Required work: The line containing "嬉しい〜、楽しい〜♪笑" opens the span to copy, and the last line of the records below closes it. Write out that span exactly.

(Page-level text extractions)
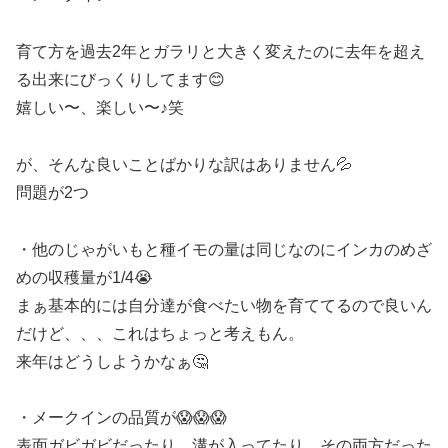
育て方を過去2年とガラリと大きく変えたのに去年を超え
る出来にびっくりしてます😊
嬉しい〜、楽しい〜♪笑
が、そんな良いことばかりな訳はありません💦
問題が2つ
・他のじゃがいもと種イモの量は同じなのにインカのめざ
めの収穫量が1/4😭
まぁ基本的には自分達が食べたい物を育ててるので良いん
だけど、、、これはちょっと考えもん。
来年はどうしようかなぁ🤔
・メークインの品質が😱😱😱
表面ガビガビだったり、溝が入ってたり、その両方だった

Response below:
嬉しい〜、楽しい〜♪笑
が、そんな良いことばかりな訳はありません💦
問題が2つ
・他のじゃがいもと種イモの量は同じなのにインカのめざ
めの収穫量が1/4😭
まぁ基本的には自分達が食べたい物を育ててるので良いん
だけど、、、これはちょっと考えもん。
来年はどうしようかなぁ🤔
・メークインの品質が😱😱😱
表面ガビガビだったり、溝が入ってたり、その両方だった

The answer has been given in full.